How machine learning can help humans better understand language phenomena? Part I

by Metaminds / 10 February


In this article, I will talk briefly about how the understanding of language has been transformed by statistical approaches and statistical learning.  In particular, the focus will be on the language of translations, without going too deep into the history of this field. It is obvious that translations have been an important part of human interactions ever since the first phrase was uttered, therefore, understanding all the aspects of this process is essential in producing better translations and facilitating communication.


Corpus-based translation studies emerged early in the ’80s when researchers observed that translations have a specific distributional pattern of word occurrences that is significantly different from the one observed in original texts written in the same language. Translations were nicknamed “the third code” – a language variety/lect that is clearly different from the source language and especially different from texts written in original form. The term translationese was coined from translation + -ese (as in Chinese, Portuguese, Legalese) to highlight that a translation is a type of language variety that emerges from the contact of the source and target languages. These differences appear regardless of the proficiency of the translator or the quality of translation, but rather they are visible as a statistical phenomenon in which certain patterns of the source language are transferred into the target texts.

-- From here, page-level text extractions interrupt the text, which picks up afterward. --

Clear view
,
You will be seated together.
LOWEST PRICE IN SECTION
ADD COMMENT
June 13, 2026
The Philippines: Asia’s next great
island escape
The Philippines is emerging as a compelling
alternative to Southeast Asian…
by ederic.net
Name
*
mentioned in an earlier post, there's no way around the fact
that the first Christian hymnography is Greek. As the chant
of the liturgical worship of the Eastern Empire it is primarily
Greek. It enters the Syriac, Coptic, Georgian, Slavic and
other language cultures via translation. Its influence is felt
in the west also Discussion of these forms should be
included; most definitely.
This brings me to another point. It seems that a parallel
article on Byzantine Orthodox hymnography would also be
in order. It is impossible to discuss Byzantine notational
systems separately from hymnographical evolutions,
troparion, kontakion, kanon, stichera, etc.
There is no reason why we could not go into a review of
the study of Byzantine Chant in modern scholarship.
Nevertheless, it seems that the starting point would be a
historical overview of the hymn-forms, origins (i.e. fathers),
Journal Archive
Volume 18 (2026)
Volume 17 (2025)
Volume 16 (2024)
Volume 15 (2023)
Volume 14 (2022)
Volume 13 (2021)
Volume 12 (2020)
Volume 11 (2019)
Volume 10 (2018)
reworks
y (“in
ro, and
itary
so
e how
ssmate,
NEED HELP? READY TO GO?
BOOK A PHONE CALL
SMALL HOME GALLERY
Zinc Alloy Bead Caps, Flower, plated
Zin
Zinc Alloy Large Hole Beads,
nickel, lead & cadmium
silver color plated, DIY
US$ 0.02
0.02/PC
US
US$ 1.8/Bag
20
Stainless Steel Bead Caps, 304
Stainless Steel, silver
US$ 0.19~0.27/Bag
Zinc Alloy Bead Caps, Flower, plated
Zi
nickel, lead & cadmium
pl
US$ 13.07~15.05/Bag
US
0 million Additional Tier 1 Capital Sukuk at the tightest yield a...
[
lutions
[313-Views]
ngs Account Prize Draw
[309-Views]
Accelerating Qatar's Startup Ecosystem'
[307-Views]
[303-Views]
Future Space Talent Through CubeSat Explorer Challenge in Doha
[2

Second-language acquisition research has been well-acquainted with the terms “language transfer” or “interlanguage”, denoting a similar process in which native language features of a speaker are transferred during the language acquisition phase. In 1979, Gideon Toury proposed a theory of translation based exactly on language acquisition principles, adding that some translation phenomena are linguistic universals and appear with a strong tendency regardless of the source and target languages. Unlike language learners, professional translators always translate into their mother tongue, therefore ensuring that the output is as close as possible to the actual target language norms.


Together with the development of computational approaches, more and more research has been shifted towards empirical hypothesis testing at the corpus level. More exactly, corpus studies became central in the development of translation studies and linguistic hypotheses revealing several distributional phenomena that characterize translated texts across corpora, genre, and languages. Among the most important phenomena, we count 1) simplification –  the tendency of translators to make do with less words or to create a language production that is closer to conventional grammaticality and 2) explicitation – described as a rise in the level of cohesive explicitness in the target-language texts.


Corpus linguistics changed drastically over the years, as John McHardy Sinclair stated in 1991: Thirty years ago when this research started it was considered impossible to process texts of several million words in length. Twenty years ago it was considered marginally possible but lunatic. Ten years ago it was considered quite possible but still lunatic. Today it is very popular.


The methodology employed to study translation-related phenomena also changed across years: in the beginning, word counts combined with basic statistical modeling would dominate the analysis. The majority of interpretations were drawn from specific examples and from a thorough manual investigation. With the development of statistical learning, new methods such as text classification methods, regression analysis, neural networks, and generic tools of artificial intelligence have been employed in the analysis of the differences between translations and originals. Processing billion-word-corpora is a feasible task nowadays and so (computational) linguists employ AI tools such as BERT or language models fine-tuned on different language varieties to identify whether the data presents statistically learnable differences. Besides being useful for a handful of researchers who aim to contribute to our understanding of language phenomena, what other use cases may we find for such investigations, you may ask.

Machine translation is one of the most important fields where translationese keeps adding a significant impact. At some point, having more data does not make an AI model smarter, but having the right kind of data can make a model learn faster, better, and closer to the processes activated during human-generated translation.


We have reached a point in which linguists may rely on statistical learning to understand whether, why, and how two texts belong to different linguistic categories. This is also one of the reasons why it is of utmost importance to build explainable machine learning in order for the models to justify their decisions and to draw the correct interpretation of the results. The way to build explainable and unbiased AI is still an open problem of high interest, but we will leave that for another time.